Dataset content:
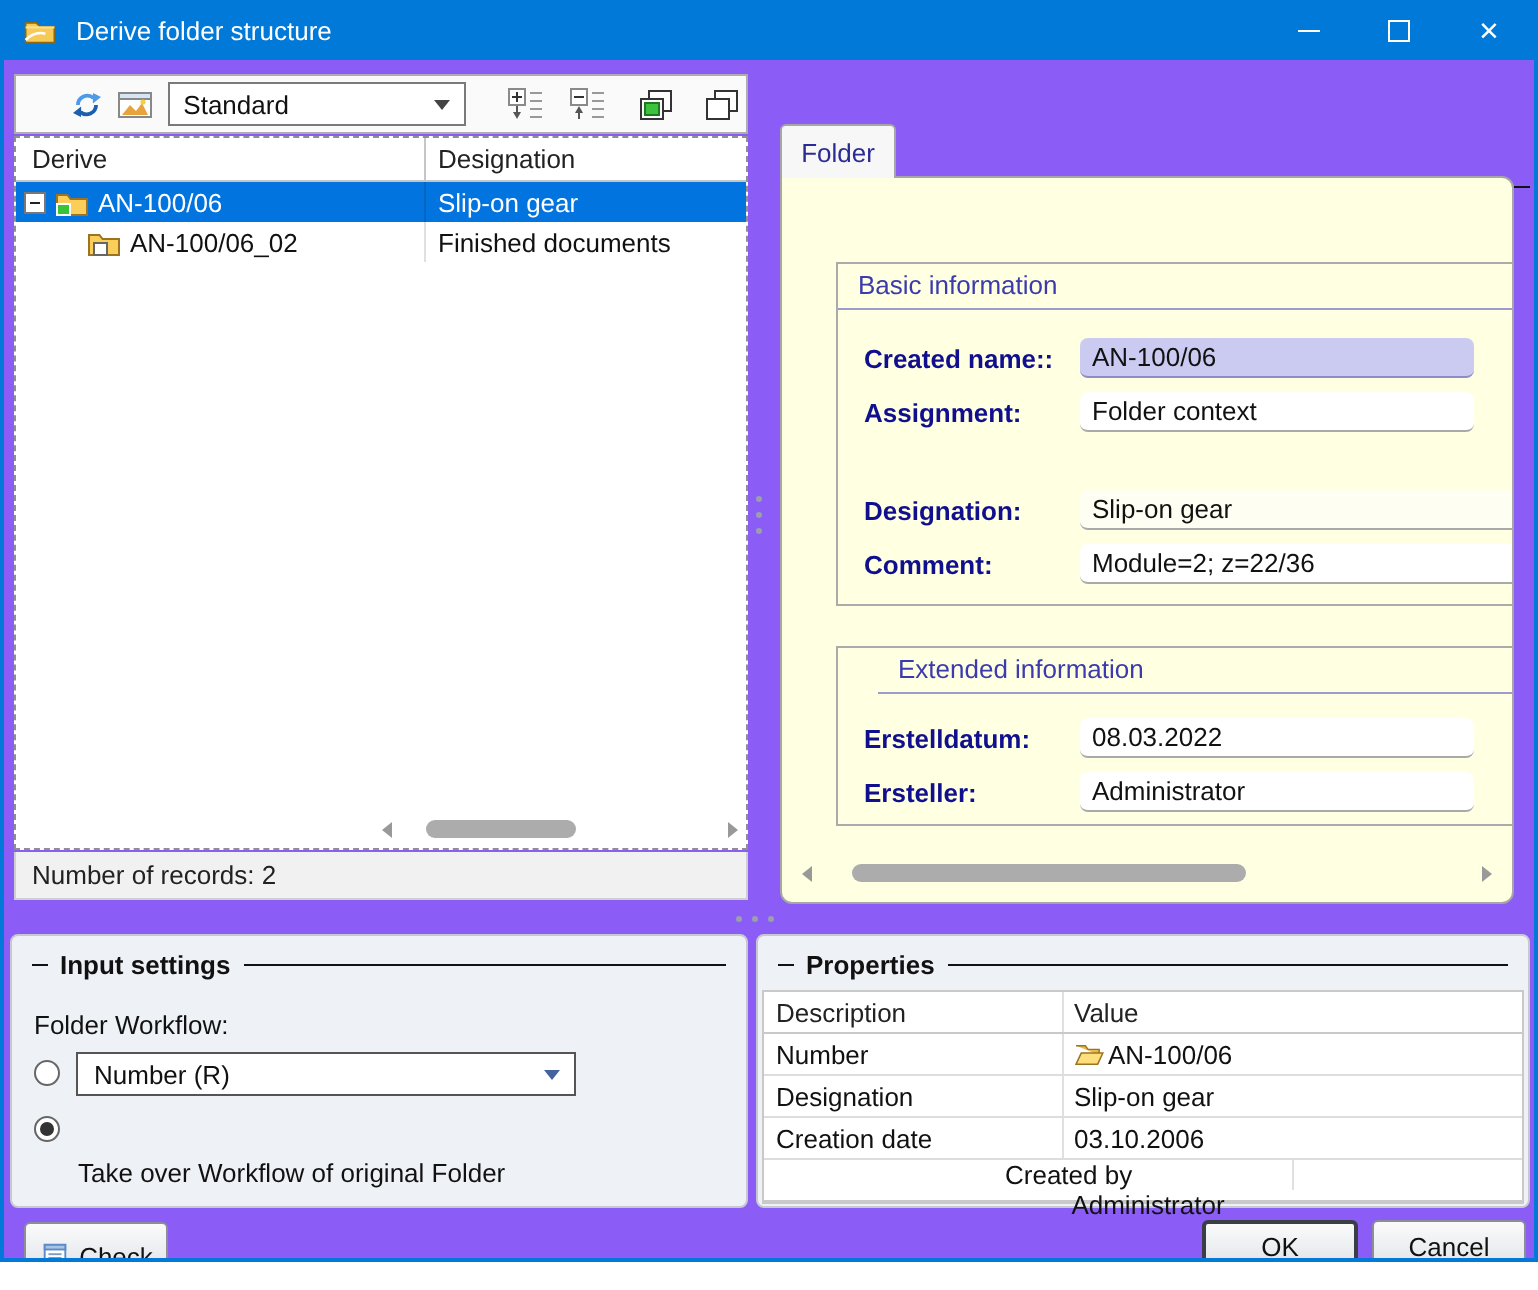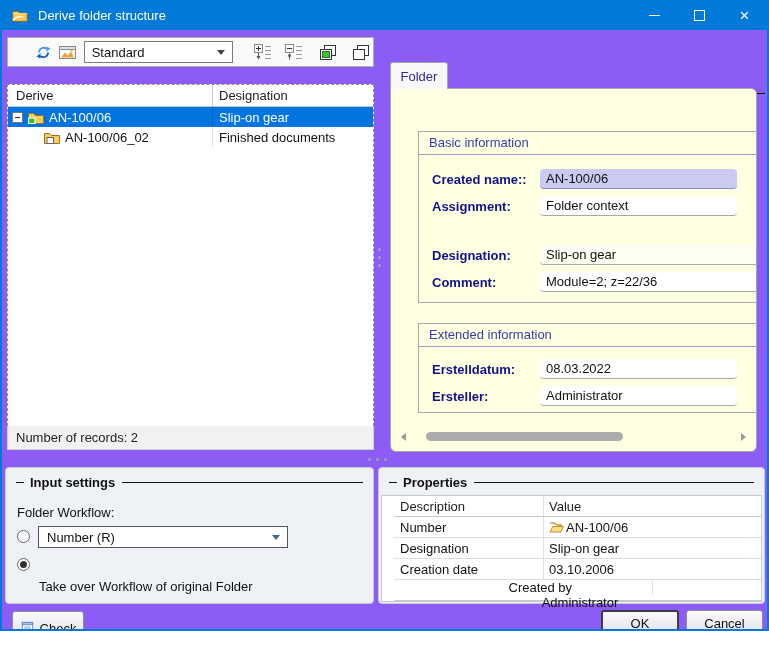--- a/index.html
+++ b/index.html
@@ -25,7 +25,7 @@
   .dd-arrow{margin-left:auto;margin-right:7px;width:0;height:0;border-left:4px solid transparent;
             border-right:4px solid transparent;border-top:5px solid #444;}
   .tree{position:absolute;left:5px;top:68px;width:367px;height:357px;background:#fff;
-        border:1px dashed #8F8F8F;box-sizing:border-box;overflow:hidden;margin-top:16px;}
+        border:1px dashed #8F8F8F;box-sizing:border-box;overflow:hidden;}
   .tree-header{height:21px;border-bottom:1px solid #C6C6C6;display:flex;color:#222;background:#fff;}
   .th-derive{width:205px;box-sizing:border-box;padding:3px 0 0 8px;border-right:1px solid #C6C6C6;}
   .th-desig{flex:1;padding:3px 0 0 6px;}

Work request:
Copy all lines of the records that have the string "border" in them.

Expected output:
   .dd-arrow{margin-left:auto;margin-right:7px;width:0;height:0;border-left:4px solid transparent;
             border-right:4px solid transparent;border-top:5px solid #444;}
-        border:1px dashed #8F8F8F;box-sizing:border-box;overflow:hidden;margin-top:16px;}
+        border:1px dashed #8F8F8F;box-sizing:border-box;overflow:hidden;}
   .tree-header{height:21px;border-bottom:1px solid #C6C6C6;display:flex;color:#222;background:#fff;}
   .th-derive{width:205px;box-sizing:border-box;padding:3px 0 0 8px;border-right:1px solid #C6C6C6;}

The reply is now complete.